EA to determine the current network negotiation speed

Kevin
Contributor II

I have found several extension attributes that will help me determine which network a Mac OS device is on, etc…

I need something a little different. I have a bunch of systems in a couple of old buildings with a mix of new and old switches that are not capable of 1000MB speeds. I need to be able to determine which clients are connecting at 1000MB and which are connecting at 100MB.

Does anyone have a EA that will report the speed the device is currently negotiating?

6 REPLIES 6

mm2270
Legendary Contributor III

Are we talking Ethernet or with an Ethernet dongle, or Wi-Fi? I assume the former, but wasn't 100% sure. Maybe its for both?
The way it would be done for each type of port is going to be different. Should be possible to write one EA that can capture that for whatever the active connection is though.

Kevin
Contributor II

it would be Ethernet and Ethernet with a dongle. No Wi-Fi.

mm2270
Legendary Contributor III

Ok, well, I put this together, which will get the results for either one. You can I guess modify it to only report on Ethernet. Just change the if/then block to simply report N/A or something if it doesn't see an active Ethernet type port.

#!/bin/bash

ALLPORTS=$(networksetup -listallhardwareports | awk -F' ' '/Device:/{print $NF}')

while read PORT; do
    if [[ $(ifconfig "$PORT" 2>/dev/null | awk '/status:/{print $NF}') == "active" ]]; then
        ActivePort="$PORT"
        ActivePortName=$(networksetup -listallhardwareports | grep -B1 "$PORT" | awk -F': ' '/Hardware Port/{print $NF}')
        break
    fi
done < <(printf '%s
' "$ALLPORTS")

if [[ "$ActivePortName" =~ "Ethernet" ]]; then
    LinkSpeed=$(ifconfig $ActivePort | awk -F': ' '/media:/{print $NF}')

Results="Port: ${ActivePortName}
Speed:  $LinkSpeed"

elif [[ "$ActivePortName" =~ "Wi-Fi" ]]; then
    MaxLinkSpeed=$(/System/Library/PrivateFrameworks/Apple80211.framework/Versions/Current/Resources/airport -I | awk '/maxRate/{print $NF}')
    CurrentLinkSpeed=$(/System/Library/PrivateFrameworks/Apple80211.framework/Versions/Current/Resources/airport -I | awk '/lastTxRate/{print $NF}')

Results="Port:     ${ActivePortName}
Max:        $MaxLinkSpeed
Current:    $CurrentLinkSpeed"

else

Results="Unknown"

fi

echo "<result>$Results</result>"

You could also edit it so the Results variable doesn't contain any labels in it like I've done. Just set the speed result as the $Results variable.

Kevin
Contributor II

Wow! I was hoping somebody had one I could grab. I never expected someone to write on… especially within an hour of me posting the request.

Thank you. It works perfectly.

Record excerpts >>
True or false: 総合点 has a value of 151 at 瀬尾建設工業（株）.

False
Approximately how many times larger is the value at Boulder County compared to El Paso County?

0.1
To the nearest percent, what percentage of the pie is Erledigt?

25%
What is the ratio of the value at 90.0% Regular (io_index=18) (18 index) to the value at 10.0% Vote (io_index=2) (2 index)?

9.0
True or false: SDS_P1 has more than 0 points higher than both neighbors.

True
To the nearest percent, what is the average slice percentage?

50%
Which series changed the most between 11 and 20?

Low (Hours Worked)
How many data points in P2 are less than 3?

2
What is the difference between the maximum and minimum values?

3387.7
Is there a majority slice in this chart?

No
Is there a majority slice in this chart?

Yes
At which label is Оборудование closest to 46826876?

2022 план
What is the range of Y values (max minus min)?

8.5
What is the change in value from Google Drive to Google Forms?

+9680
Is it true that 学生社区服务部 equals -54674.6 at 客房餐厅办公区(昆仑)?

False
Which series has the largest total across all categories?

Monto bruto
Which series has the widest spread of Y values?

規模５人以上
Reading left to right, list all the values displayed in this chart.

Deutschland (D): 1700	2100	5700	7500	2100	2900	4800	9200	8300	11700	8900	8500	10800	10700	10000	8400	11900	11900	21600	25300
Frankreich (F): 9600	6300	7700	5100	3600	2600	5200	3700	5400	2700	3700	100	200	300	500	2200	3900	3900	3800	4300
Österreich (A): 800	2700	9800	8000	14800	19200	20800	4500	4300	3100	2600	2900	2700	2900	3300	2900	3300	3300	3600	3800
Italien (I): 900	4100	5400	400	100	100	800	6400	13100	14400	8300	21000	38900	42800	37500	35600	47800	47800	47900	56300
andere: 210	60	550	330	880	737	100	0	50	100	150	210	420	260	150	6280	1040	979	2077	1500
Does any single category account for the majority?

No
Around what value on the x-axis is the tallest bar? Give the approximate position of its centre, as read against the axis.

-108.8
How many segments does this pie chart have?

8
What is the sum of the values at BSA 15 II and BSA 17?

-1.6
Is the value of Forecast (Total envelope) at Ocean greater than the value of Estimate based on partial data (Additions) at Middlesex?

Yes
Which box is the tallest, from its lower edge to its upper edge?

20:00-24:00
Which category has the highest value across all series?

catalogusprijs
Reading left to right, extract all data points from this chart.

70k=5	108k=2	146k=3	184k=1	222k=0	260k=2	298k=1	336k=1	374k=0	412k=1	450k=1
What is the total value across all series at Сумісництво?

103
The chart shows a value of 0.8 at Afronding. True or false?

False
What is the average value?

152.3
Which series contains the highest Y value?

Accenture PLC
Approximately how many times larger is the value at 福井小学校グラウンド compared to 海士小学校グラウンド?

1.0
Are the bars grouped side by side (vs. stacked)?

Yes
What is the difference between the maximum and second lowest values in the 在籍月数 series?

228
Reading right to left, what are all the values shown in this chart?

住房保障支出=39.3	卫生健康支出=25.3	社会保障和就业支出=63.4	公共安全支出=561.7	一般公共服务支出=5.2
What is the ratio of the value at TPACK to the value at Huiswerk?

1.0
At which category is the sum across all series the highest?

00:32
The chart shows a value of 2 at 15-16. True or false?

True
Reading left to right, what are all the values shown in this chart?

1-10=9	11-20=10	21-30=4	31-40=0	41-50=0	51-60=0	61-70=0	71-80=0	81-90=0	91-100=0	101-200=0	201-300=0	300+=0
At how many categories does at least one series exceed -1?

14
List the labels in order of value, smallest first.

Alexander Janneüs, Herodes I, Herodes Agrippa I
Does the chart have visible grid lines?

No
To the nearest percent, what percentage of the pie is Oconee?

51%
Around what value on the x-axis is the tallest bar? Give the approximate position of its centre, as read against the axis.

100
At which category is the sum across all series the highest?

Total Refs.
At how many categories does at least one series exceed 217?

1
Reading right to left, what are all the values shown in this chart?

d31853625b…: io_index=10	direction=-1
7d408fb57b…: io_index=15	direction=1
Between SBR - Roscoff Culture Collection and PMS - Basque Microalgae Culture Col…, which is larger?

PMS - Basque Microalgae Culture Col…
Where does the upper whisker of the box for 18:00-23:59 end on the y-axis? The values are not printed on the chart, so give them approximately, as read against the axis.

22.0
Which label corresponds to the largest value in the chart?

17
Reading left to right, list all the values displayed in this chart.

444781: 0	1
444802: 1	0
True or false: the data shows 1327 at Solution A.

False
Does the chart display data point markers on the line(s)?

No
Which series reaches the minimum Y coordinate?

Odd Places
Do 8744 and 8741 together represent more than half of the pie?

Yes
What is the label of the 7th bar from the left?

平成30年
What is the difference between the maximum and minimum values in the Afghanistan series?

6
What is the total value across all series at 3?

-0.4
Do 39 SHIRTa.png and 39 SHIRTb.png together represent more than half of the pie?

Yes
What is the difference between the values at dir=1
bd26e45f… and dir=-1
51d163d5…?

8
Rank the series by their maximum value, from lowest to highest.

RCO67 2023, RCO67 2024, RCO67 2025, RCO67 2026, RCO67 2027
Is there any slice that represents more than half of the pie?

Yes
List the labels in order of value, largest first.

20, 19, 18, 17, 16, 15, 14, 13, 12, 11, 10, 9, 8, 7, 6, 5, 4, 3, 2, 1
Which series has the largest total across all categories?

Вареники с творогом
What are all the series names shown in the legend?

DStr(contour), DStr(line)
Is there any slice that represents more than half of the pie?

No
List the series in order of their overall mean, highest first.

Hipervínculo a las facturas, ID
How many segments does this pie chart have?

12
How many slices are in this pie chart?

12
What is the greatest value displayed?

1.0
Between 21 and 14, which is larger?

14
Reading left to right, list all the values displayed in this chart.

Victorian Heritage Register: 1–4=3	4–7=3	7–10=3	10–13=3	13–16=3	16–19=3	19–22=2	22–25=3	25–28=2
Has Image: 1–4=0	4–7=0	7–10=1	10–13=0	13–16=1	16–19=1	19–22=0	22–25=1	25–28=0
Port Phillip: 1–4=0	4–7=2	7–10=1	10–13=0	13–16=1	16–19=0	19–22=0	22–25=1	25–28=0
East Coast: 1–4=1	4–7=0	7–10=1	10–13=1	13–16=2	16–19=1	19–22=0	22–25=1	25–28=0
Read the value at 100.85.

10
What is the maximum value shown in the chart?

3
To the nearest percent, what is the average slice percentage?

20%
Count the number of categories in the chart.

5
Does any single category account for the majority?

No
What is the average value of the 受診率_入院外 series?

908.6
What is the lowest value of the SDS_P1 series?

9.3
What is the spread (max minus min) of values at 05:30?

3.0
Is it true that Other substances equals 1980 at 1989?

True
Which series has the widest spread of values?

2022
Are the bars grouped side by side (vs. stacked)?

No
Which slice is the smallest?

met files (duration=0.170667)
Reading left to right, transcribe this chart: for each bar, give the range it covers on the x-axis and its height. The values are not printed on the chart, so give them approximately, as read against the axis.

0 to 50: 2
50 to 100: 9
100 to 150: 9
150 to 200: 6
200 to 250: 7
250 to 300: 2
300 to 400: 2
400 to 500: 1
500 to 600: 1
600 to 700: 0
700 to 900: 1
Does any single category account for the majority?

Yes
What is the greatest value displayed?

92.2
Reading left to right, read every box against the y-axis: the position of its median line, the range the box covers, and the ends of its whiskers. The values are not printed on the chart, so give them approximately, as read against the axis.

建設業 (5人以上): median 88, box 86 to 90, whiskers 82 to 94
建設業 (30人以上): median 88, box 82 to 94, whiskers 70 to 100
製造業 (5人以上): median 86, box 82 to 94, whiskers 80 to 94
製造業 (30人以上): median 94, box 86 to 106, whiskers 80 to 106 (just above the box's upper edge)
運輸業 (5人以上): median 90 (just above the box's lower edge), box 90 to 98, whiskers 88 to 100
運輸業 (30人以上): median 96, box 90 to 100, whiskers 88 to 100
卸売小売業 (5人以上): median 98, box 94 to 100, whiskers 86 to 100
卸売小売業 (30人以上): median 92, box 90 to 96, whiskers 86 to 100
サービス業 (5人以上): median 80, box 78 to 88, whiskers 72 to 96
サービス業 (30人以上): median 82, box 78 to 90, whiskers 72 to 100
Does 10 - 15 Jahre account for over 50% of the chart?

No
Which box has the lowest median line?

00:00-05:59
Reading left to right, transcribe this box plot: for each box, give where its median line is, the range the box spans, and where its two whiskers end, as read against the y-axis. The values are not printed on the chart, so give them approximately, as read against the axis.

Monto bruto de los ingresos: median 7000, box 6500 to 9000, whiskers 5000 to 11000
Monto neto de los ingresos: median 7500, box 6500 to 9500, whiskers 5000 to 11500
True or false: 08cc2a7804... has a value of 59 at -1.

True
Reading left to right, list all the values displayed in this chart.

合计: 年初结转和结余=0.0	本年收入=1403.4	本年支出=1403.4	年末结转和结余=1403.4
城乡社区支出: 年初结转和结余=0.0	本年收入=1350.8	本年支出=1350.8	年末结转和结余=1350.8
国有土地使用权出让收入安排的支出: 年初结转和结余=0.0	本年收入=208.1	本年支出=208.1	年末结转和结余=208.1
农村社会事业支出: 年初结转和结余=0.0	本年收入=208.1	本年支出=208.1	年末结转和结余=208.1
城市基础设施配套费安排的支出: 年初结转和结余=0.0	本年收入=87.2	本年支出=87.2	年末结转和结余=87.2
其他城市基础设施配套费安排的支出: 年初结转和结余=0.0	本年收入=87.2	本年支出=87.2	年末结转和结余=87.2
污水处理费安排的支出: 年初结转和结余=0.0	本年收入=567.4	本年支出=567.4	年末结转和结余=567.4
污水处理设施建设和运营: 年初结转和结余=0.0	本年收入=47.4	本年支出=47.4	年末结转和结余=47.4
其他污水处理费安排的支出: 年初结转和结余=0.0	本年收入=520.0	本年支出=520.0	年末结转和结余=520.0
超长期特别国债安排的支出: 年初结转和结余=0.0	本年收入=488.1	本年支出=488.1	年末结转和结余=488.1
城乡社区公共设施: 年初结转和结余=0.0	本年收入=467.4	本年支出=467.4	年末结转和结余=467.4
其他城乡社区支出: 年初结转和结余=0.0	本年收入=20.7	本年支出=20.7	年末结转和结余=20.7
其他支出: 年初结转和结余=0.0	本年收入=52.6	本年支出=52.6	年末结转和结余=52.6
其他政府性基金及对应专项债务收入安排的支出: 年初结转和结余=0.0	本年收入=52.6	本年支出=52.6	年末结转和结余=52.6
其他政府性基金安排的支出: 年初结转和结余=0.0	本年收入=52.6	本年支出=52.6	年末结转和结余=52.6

Prompt A >> In the forum thread, which types of connection does Kevin say the speed report needs to cover?
Prompt B >> Print the part of the forum thread starting with "I need something" and going on through "connecting at 100MB.".
Work from the forum thread alone and set the lines aside.

Task response A >> Ethernet and Ethernet with a dongle, but not Wi-Fi.

Task response B >>
I need something a little different. I have a bunch of systems in a couple of old buildings with a mix of new and old switches that are not capable of 1000MB speeds. I need to be able to determine which clients are connecting at 1000MB and which are connecting at 100MB.